The British Medical Journal has published the results of a study that aimed to assess trends in long term survival in patients alive 28 days after myocardial infarction (MI) in the context of evidence based medical treatments.
The study was a population-based analysis of 4,451 consecutive cases of acute MI between 1984 and 1993 in Perth, Western Australia. The entire cohort was divided into three groups based on date of admission and analysed for all-cause and cardiovascular mortality.
There was a 7.6% absolute reduction in the risk of all-cause mortality when comparing the most recent cohort to the least recent. This improved survival remained after correcting for several variables including demographic factors, coronary risk factors and severity of disease. The difference was not apparent after adjustment for changes in medical treatments within 12 months of diagnosis.
The authors conclude that, "The improving trends in 12 year survival are associated with progressive use of evidence based treatments". They further surmise that these changes are "contributing to the continuing decline in mortality from coronary heart disease".
Action: Clinicians should be reassured that the implementation of interventions that are backed by a sound evidence base are likely to result in reduced mortality and morbidity.
The New England Journal of Medicine has published the results of an analysis of the Women's Health Initiative (WHI) studies to review the association between hormone replacement therapy (HRT) and breast cancer. These results have been reported in the wider media (BBC).
The data from the original clinical trial reveals an increased risk of breast cancer in users of combination HRT (hazard ratio of 1.26) over 5.6 years. The majority of participants did not continue with HRT when this study was terminated in 2002. The increased risk was seen to rapidly decline during the 2 years of post-intervention follow up.
Data from the observational study group reveals an approximate doubling of breast cancer risk. Again this risk declined rapidly after 2002 when many participants stopped taking HRT medication.
It has been suggested that reduced uptake of mammography screening could also explain the differences in the observed cancer rates. This analysis found no differences in screening rates between the two groups.
The current BNF also notes the increased risk of breast cancer. Use of HRT for 5 years is associated with an additional 6 cases of breast cancer per 1,000 women for women aged 50 to 59 years old and an additional 9 cases in women aged 60 to 69 years old.
Action: Clinicians should already be aware of the increased risk of breast cancer associated with use of HRT. Patients may be reassured that this increase in risk declines rapidly after stopping treatment.
The Medicines and Healthcare products Regulatory Agency (MHRA) has published Drug Safety Update for February 2009 (PDF).
This issue contains yellow card reporting guidance, pointers on where to access the latest safety information online and drug safety advice in the following areas:
- Tibolone (Livial): increased risk of breast cancer recurrence
- Non-steroidal anti-inflammatory drugs: cardiovascular risk
Action: Clinicians will find this publication to be a useful review of current issues in drug safety.
Clinical Knowledge Summaries (CKS) has been updated in February 2009 for the following clinical areas:
New Topics
Updated Topics
Action: Clinicians who see patients with any of these conditions may find the new and updated information useful when reviewing current clinical practice.
The Journal of the Canadian Medical Association has published the results of a population-based study that aimed to assess the clinical importance of the interaction between proton pump inhibitors (PPIs) and clopidogrel.
Clopidogrel is metabolised by the liver to an active molecule that inhibits platelet aggregation however evidence is emerging that some PPIs inhibit this pathway and may increase the risk of adverse cardiac outcomes.

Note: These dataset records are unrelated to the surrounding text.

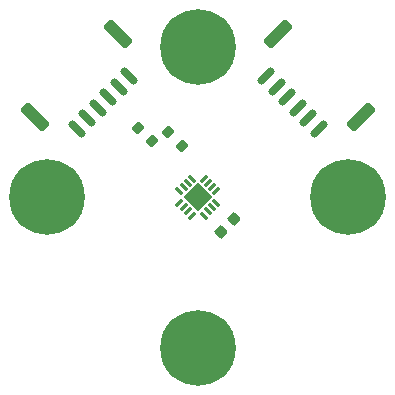
<source format=gbr>
%TF.GenerationSoftware,KiCad,Pcbnew,9.0.6-9.0.6~ubuntu24.04.1*%
%TF.CreationDate,2025-12-18T12:30:09+01:00*%
%TF.ProjectId,PCB_ENCODER,5043425f-454e-4434-9f44-45522e6b6963,rev?*%
%TF.SameCoordinates,Original*%
%TF.FileFunction,Soldermask,Top*%
%TF.FilePolarity,Negative*%
%FSLAX46Y46*%
G04 Gerber Fmt 4.6, Leading zero omitted, Abs format (unit mm)*
G04 Created by KiCad (PCBNEW 9.0.6-9.0.6~ubuntu24.04.1) date 2025-12-18 12:30:09*
%MOMM*%
%LPD*%
G01*
G04 APERTURE LIST*
G04 Aperture macros list*
%AMRoundRect*
0 Rectangle with rounded corners*
0 $1 Rounding radius*
0 $2 $3 $4 $5 $6 $7 $8 $9 X,Y pos of 4 corners*
0 Add a 4 corners polygon primitive as box body*
4,1,4,$2,$3,$4,$5,$6,$7,$8,$9,$2,$3,0*
0 Add four circle primitives for the rounded corners*
1,1,$1+$1,$2,$3*
1,1,$1+$1,$4,$5*
1,1,$1+$1,$6,$7*
1,1,$1+$1,$8,$9*
0 Add four rect primitives between the rounded corners*
20,1,$1+$1,$2,$3,$4,$5,0*
20,1,$1+$1,$4,$5,$6,$7,0*
20,1,$1+$1,$6,$7,$8,$9,0*
20,1,$1+$1,$8,$9,$2,$3,0*%
%AMRotRect*
0 Rectangle, with rotation*
0 The origin of the aperture is its center*
0 $1 length*
0 $2 width*
0 $3 Rotation angle, in degrees counterclockwise*
0 Add horizontal line*
21,1,$1,$2,0,0,$3*%
G04 Aperture macros list end*
%ADD10RoundRect,0.225000X0.017678X-0.335876X0.335876X-0.017678X-0.017678X0.335876X-0.335876X0.017678X0*%
%ADD11C,0.800000*%
%ADD12C,6.400000*%
%ADD13RoundRect,0.200000X-0.335876X-0.053033X-0.053033X-0.335876X0.335876X0.053033X0.053033X0.335876X0*%
%ADD14RoundRect,0.150000X-0.388909X0.601041X-0.601041X0.388909X0.388909X-0.601041X0.601041X-0.388909X0*%
%ADD15RoundRect,0.250000X-0.601041X0.954594X-0.954594X0.601041X0.601041X-0.954594X0.954594X-0.601041X0*%
%ADD16RoundRect,0.062500X0.203293X0.291682X-0.291682X-0.203293X-0.203293X-0.291682X0.291682X0.203293X0*%
%ADD17RoundRect,0.062500X-0.203293X0.291682X-0.291682X0.203293X0.203293X-0.291682X0.291682X-0.203293X0*%
%ADD18RotRect,1.700000X1.700000X225.000000*%
%ADD19RoundRect,0.150000X0.601041X0.388909X0.388909X0.601041X-0.601041X-0.388909X-0.388909X-0.601041X0*%
%ADD20RoundRect,0.250000X0.954594X0.601041X0.601041X0.954594X-0.954594X-0.601041X-0.601041X-0.954594X0*%
G04 APERTURE END LIST*
D10*
%TO.C,C22*%
X102201992Y-52448008D03*
X103298008Y-51351992D03*
%TD*%
D11*
%TO.C,H2*%
X97850000Y-62250000D03*
X98552944Y-60552944D03*
X98552944Y-63947056D03*
X100250000Y-59850000D03*
D12*
X100250000Y-62250000D03*
D11*
X100250000Y-64650000D03*
X101947056Y-60552944D03*
X101947056Y-63947056D03*
X102650000Y-62250000D03*
%TD*%
%TO.C,H3*%
X85100000Y-49500000D03*
X85802944Y-47802944D03*
X85802944Y-51197056D03*
X87500000Y-47100000D03*
D12*
X87500000Y-49500000D03*
D11*
X87500000Y-51900000D03*
X89197056Y-47802944D03*
X89197056Y-51197056D03*
X89900000Y-49500000D03*
%TD*%
%TO.C,H4*%
X97850000Y-36750000D03*
X98552944Y-35052944D03*
X98552944Y-38447056D03*
X100250000Y-34350000D03*
D12*
X100250000Y-36750000D03*
D11*
X100250000Y-39150000D03*
X101947056Y-35052944D03*
X101947056Y-38447056D03*
X102650000Y-36750000D03*
%TD*%
D13*
%TO.C,R1*%
X97716637Y-43966637D03*
X98883363Y-45133363D03*
%TD*%
D14*
%TO.C,J2*%
X94442120Y-39272703D03*
X93558237Y-40156586D03*
X92674353Y-41040470D03*
X91790470Y-41924353D03*
X90906586Y-42808237D03*
X90022703Y-43692120D03*
D15*
X93487526Y-35701814D03*
X86451814Y-42737526D03*
%TD*%
D11*
%TO.C,H1*%
X110600000Y-49500000D03*
X111302944Y-47802944D03*
X111302944Y-51197056D03*
X113000000Y-47100000D03*
D12*
X113000000Y-49500000D03*
D11*
X113000000Y-51900000D03*
X114697056Y-47802944D03*
X114697056Y-51197056D03*
X115400000Y-49500000D03*
%TD*%
D13*
%TO.C,R37*%
X95166637Y-43616637D03*
X96333363Y-44783363D03*
%TD*%
D16*
%TO.C,IC1*%
X101814474Y-48996186D03*
X101460920Y-48642633D03*
X101107367Y-48289080D03*
X100753814Y-47935526D03*
D17*
X99746186Y-47935526D03*
X99392633Y-48289080D03*
X99039080Y-48642633D03*
X98685526Y-48996186D03*
D16*
X98685526Y-50003814D03*
X99039080Y-50357367D03*
X99392633Y-50710920D03*
X99746186Y-51064474D03*
D17*
X100753814Y-51064474D03*
X101107367Y-50710920D03*
X101460920Y-50357367D03*
X101814474Y-50003814D03*
D18*
X100250000Y-49500000D03*
%TD*%
D19*
%TO.C,J1*%
X110477297Y-43692120D03*
X109593414Y-42808237D03*
X108709530Y-41924353D03*
X107825647Y-41040470D03*
X106941763Y-40156586D03*
X106057880Y-39272703D03*
D20*
X114048186Y-42737526D03*
X107012474Y-35701814D03*
%TD*%
M02*

</source>
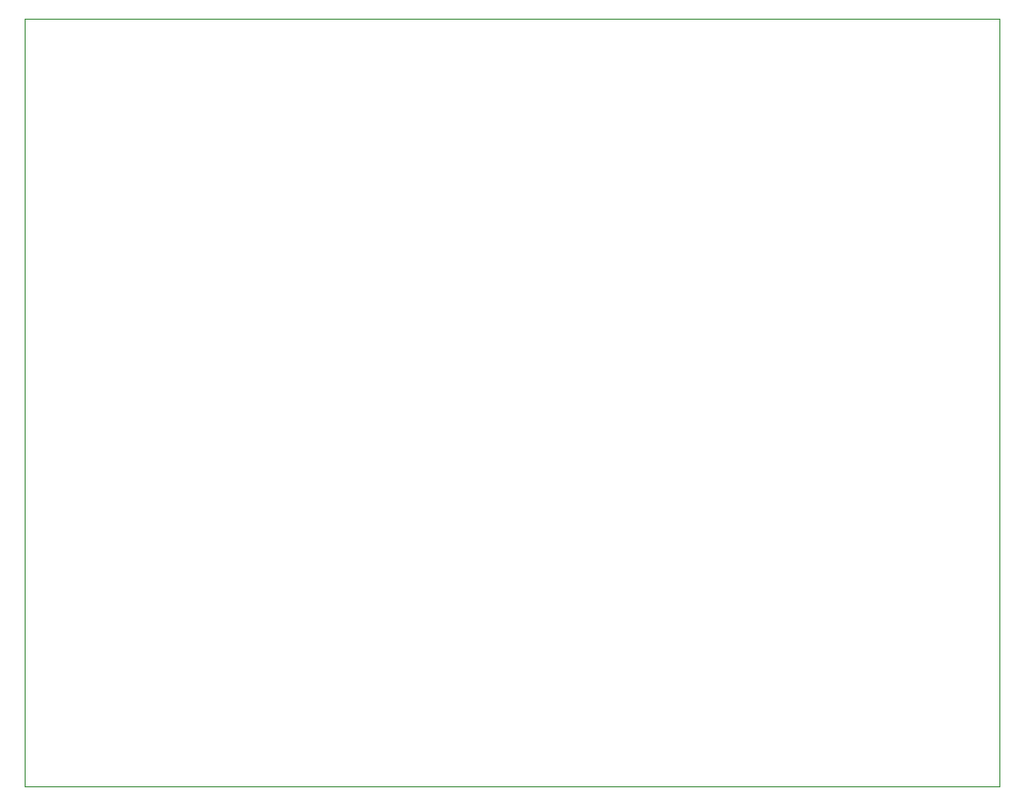
<source format=gbr>
%TF.GenerationSoftware,KiCad,Pcbnew,8.0.9-1.fc41*%
%TF.CreationDate,2025-03-09T21:58:35-04:00*%
%TF.ProjectId,pico_env,7069636f-5f65-46e7-962e-6b696361645f,rev?*%
%TF.SameCoordinates,Original*%
%TF.FileFunction,Profile,NP*%
%FSLAX46Y46*%
G04 Gerber Fmt 4.6, Leading zero omitted, Abs format (unit mm)*
G04 Created by KiCad (PCBNEW 8.0.9-1.fc41) date 2025-03-09 21:58:35*
%MOMM*%
%LPD*%
G01*
G04 APERTURE LIST*
%TA.AperFunction,Profile*%
%ADD10C,0.050000*%
%TD*%
G04 APERTURE END LIST*
D10*
X139700000Y-50800000D02*
X223520000Y-50800000D01*
X223520000Y-116840000D01*
X139700000Y-116840000D01*
X139700000Y-50800000D01*
M02*

</source>
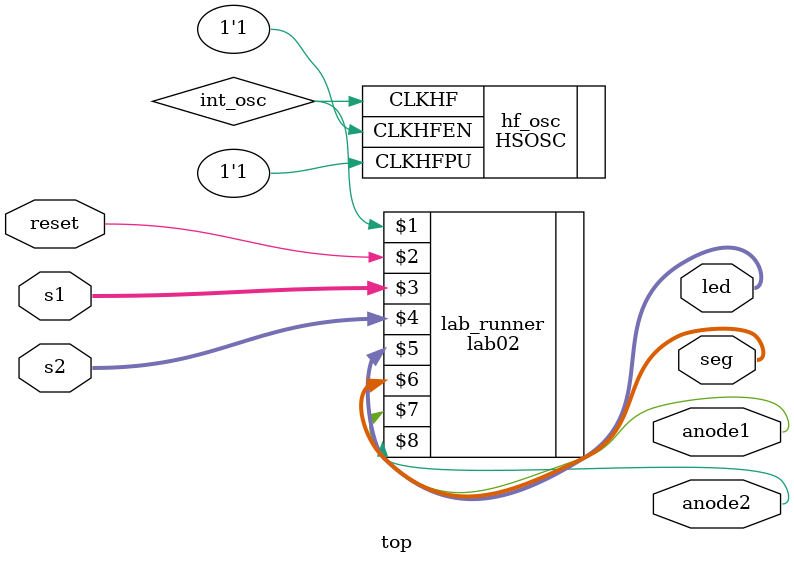
<source format=sv>
/***
	The top-level module for lab 2 of MicroP's.
	
	Consists of two inputs: a reset and a set of switches. Is combinational logic.
	The output is to control on board LED's and a bread-boarded 7-segment led matrix.
	
	Calls on two separate modules:
	* HSOSC: generates a clock running at 48MHz
	* lab02: generates multiplexed seven-segment led matrices and their summation on diodes
				dependent on five bread-boarded DIP switches.

	author: zoe worrall
	version: 09/06/2024
	contact: zworrall@g.hmc.edu
*/



module top(
     input   logic 		 reset,
	 input	logic [3:0]  s1, s2,
     output  logic [4:0] led,
	 output  logic [6:0] seg,
	 output logic 		anode1, anode2
);

		// create a way to iterate through the clock and track the number of counts until 2.4 Hz is reached
	   logic int_osc;
	   
	   // copied from the initial iCE40_Demo file
	   // Internal high-speed oscillator
	   HSOSC #(.CLKHF_DIV(2'b00))  // by setting bits to 00, it tells the clock to run at 48MHz
			 hf_osc (.CLKHFPU(1'b1), .CLKHFEN(1'b1), .CLKHF(int_osc));
	  
	  lab02 lab_runner(int_osc, reset, s1, s2, led, seg, anode1, anode2);
	  
endmodule
</source>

This research reviewed database records for 13,636 patients who were started on treatment with clopidogrel after an acute myocardial infarction between 2002 and 2007. 782 of these patients were readmitted within 90 days with a second event. Of this latter group, 734 patients were matched with 2,057 controls and analyses were performed for associations between usage of a PPI and cardiac events.
Patients who were readmitted were more likely to have co-morbidities such as heart failure, diabetes and renal failure. Despite this additional disease burden they were less likely to be prescribed ACE inhibitors, beta-blockers or statins.
After correcting for many factors this analysis found an increased risk in readmission in current users of PPIs (adjusted odds ratio 1.27, 95% CI 1.03-1.57). Further analysis found no correlation between readmission and H2-receptor agonists or in readmission among non-users of clopidogrel. It also seems that this interaction does not occur with pantoprazole.
Notable limitations of this study are the lack of data for some important cardiac risk factors including smoking status, blood pressure and lipid levels. Non-prescription medication data were also unavailable for the analysis.
The authors conclude that, "concomitant treatment with clopidogrel and proton pump inhibitors should be minimised". H2-receptor agonists are a suitable alternative and pantoprazole is suggested if a PPI is required.
Action: Clinicians should be aware of this interaction and the potential to increase cardiac events. Patients who take clopidogrel should be advised to avoid PPIs in favour of alternative treatments until further data are available on the clinical significance of this interaction.